## EXERCISE DETAILS
What lines of the listing below contain the word "wrist"? Copy each of them out.

## GIVEN DATA
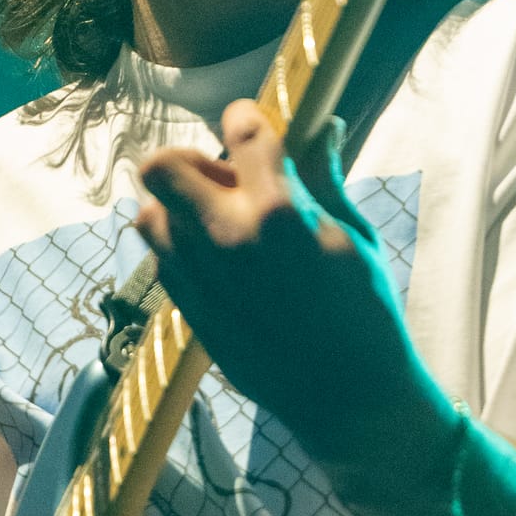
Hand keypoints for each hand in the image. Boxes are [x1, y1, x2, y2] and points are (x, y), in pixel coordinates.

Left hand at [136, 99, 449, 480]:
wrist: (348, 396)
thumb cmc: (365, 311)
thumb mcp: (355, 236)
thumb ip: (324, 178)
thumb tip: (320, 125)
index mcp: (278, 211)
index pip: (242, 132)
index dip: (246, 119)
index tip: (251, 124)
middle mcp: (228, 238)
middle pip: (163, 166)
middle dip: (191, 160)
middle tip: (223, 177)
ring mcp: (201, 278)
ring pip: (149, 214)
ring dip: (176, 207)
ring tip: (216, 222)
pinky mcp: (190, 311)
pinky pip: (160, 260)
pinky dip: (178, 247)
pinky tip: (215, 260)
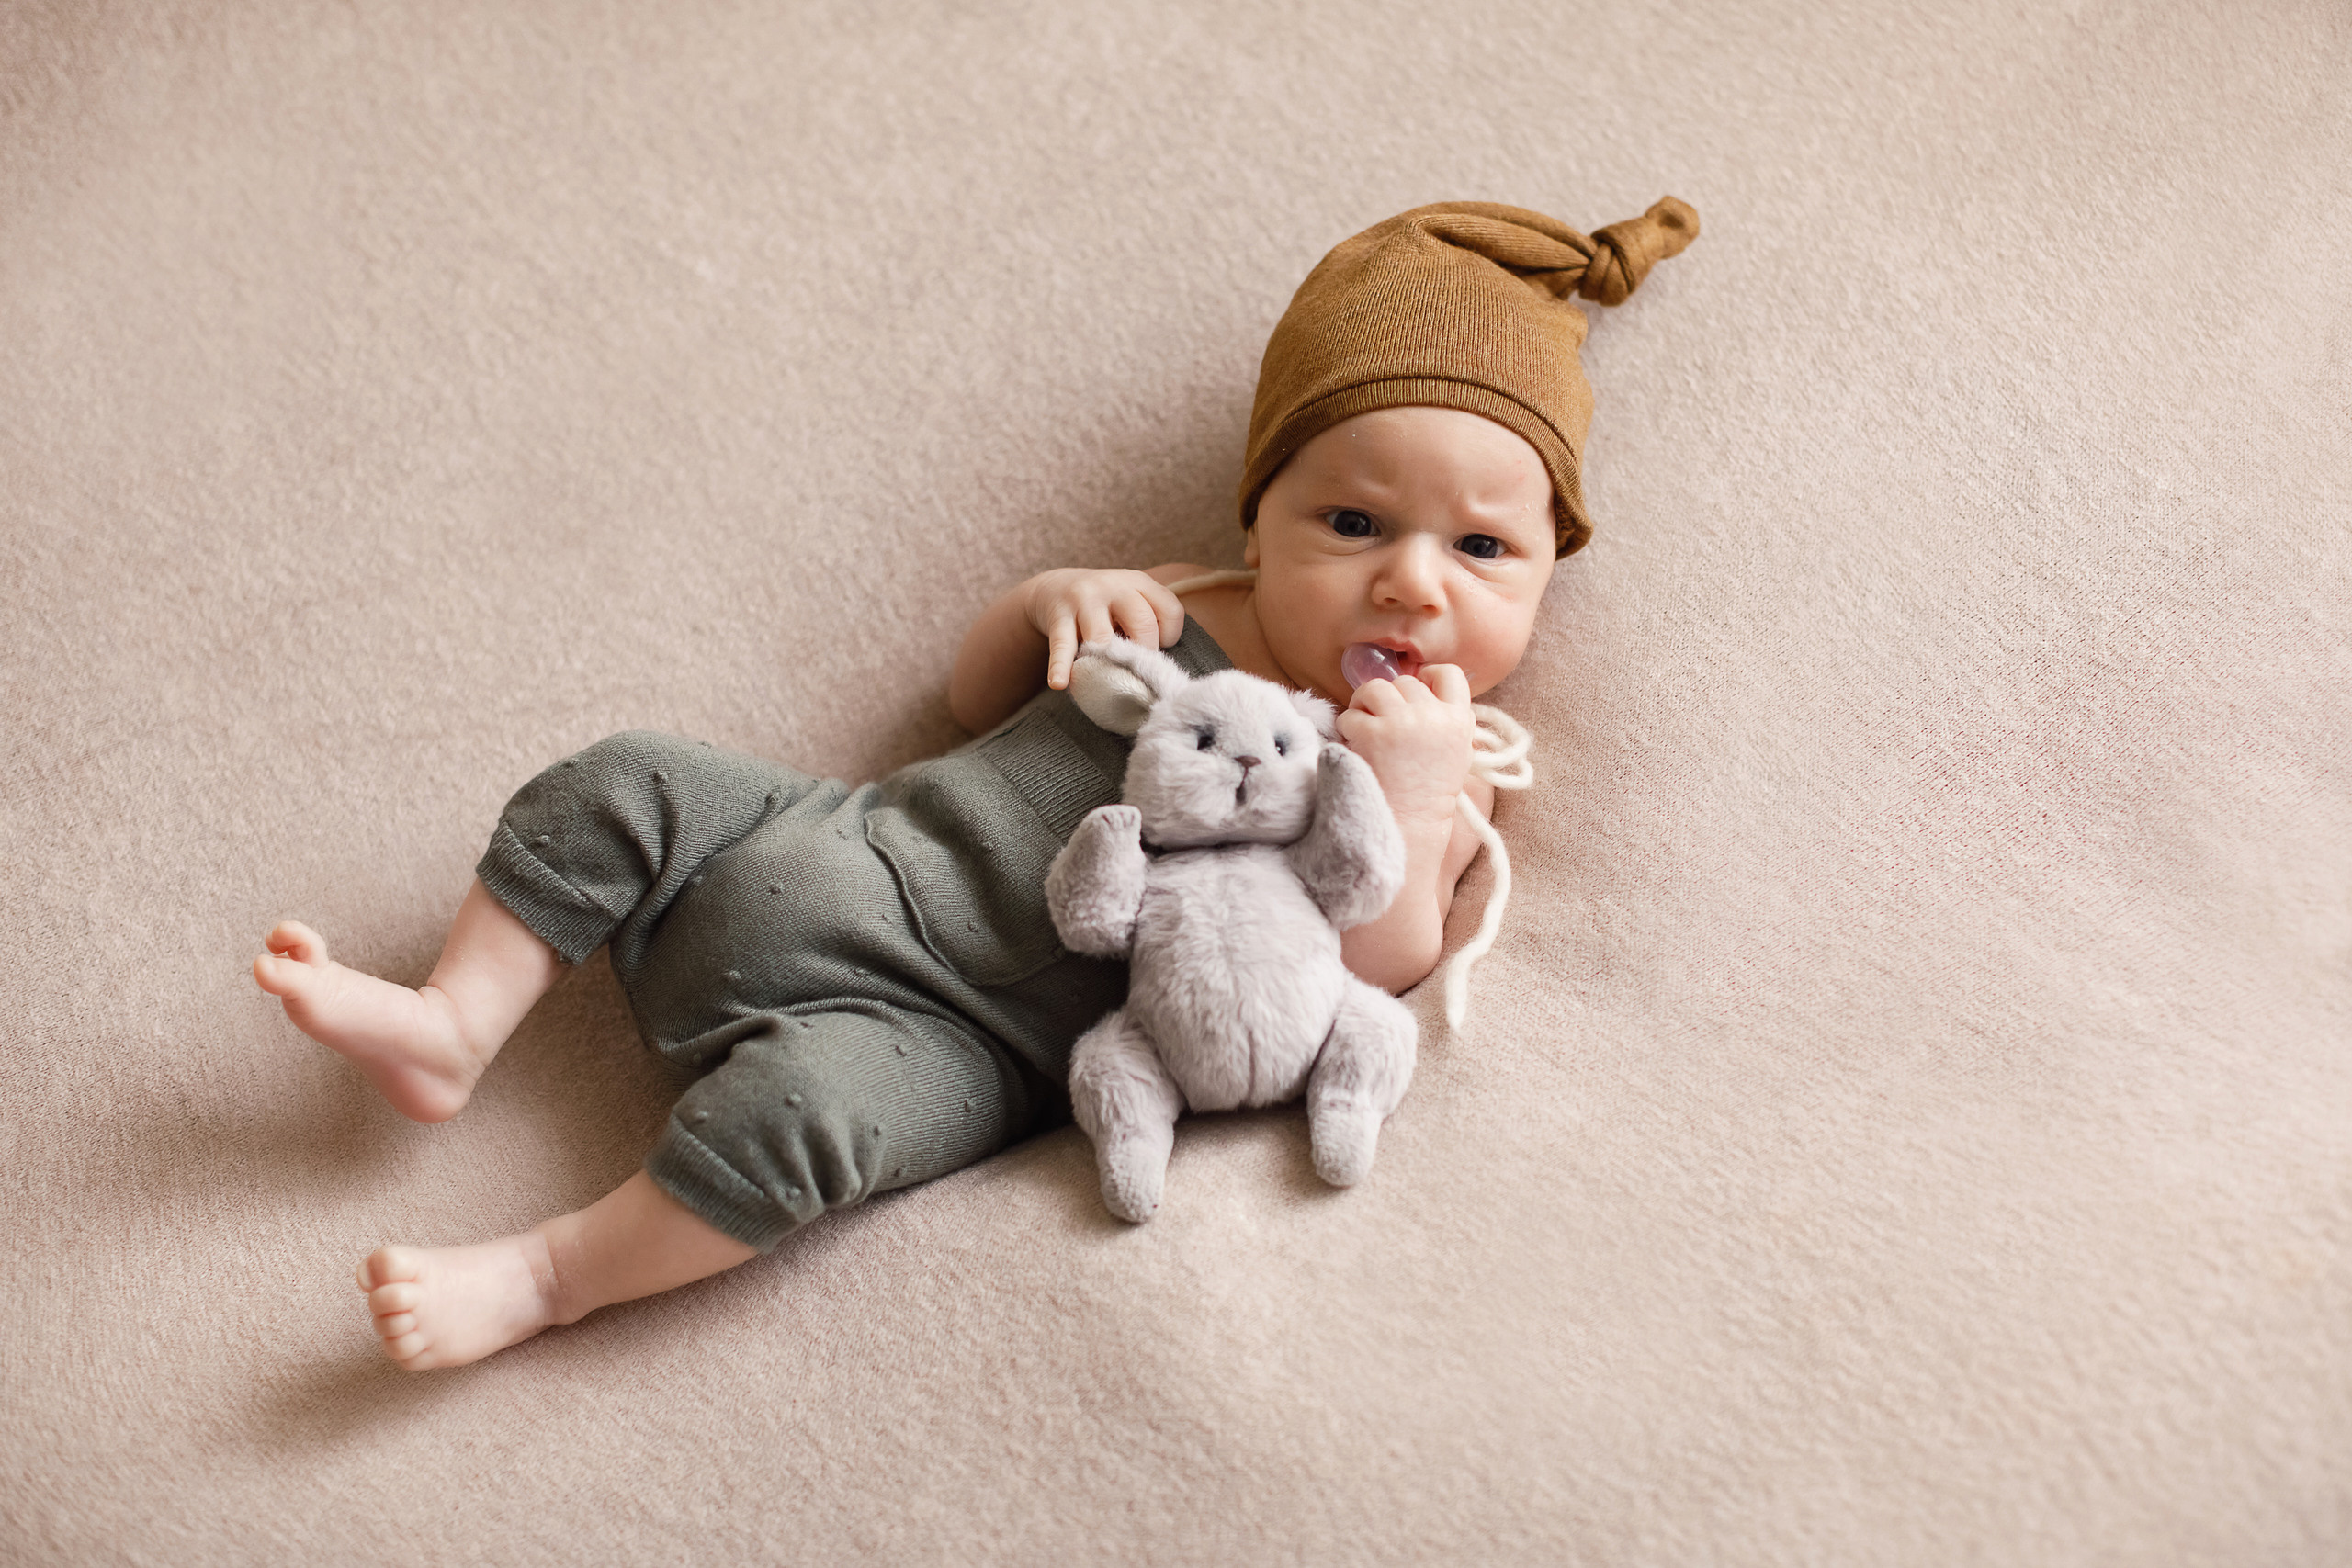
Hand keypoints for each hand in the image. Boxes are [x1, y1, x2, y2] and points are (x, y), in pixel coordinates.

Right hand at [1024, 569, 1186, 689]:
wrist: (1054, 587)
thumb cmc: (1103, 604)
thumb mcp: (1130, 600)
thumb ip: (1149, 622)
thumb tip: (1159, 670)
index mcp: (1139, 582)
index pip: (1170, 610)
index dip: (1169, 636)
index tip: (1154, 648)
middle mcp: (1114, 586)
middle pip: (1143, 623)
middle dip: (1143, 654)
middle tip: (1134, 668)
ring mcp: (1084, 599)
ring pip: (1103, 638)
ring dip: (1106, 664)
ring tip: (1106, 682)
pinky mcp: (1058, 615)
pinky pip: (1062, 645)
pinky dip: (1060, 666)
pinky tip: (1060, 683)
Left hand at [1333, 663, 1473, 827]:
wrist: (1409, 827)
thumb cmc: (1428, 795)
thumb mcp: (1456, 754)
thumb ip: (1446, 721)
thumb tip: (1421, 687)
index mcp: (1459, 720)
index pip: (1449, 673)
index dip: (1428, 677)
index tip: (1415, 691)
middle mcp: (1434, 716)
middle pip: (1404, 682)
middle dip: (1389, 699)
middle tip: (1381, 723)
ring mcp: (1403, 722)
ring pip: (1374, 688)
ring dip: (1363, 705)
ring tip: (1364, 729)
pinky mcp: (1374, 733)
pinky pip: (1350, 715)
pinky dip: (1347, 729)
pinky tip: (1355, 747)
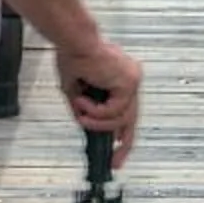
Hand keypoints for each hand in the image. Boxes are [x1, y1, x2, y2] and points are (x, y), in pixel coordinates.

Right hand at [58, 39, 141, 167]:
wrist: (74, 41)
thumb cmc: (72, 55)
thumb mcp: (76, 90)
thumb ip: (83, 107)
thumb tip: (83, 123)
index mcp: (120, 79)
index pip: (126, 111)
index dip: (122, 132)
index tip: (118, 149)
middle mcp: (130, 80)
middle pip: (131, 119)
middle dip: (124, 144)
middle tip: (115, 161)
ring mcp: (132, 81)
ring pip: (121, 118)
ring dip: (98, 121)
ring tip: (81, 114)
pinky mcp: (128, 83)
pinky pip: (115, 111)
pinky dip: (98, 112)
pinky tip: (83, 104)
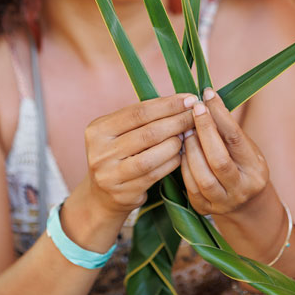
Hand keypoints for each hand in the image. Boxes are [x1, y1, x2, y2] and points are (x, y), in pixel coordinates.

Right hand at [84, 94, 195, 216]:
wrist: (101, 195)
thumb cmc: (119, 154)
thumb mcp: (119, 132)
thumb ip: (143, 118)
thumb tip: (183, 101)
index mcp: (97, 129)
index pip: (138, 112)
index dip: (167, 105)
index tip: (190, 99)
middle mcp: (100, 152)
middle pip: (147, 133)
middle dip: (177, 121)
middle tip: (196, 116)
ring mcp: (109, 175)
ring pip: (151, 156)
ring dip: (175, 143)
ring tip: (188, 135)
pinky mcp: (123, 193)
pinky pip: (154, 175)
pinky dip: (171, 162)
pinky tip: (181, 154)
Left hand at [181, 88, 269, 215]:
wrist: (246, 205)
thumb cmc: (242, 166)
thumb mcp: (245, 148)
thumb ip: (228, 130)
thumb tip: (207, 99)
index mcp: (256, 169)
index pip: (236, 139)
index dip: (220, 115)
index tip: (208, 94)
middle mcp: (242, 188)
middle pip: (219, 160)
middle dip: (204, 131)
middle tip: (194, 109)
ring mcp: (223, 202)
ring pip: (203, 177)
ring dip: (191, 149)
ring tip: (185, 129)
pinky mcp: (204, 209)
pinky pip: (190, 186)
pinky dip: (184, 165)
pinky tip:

## SOLUTION TO THIS PROBLEM
wrist: (348, 396)
wrist: (1054, 587)
wrist: (1409, 827)
wrist: (74, 41)
wrist: (101, 195)
wrist: (246, 205)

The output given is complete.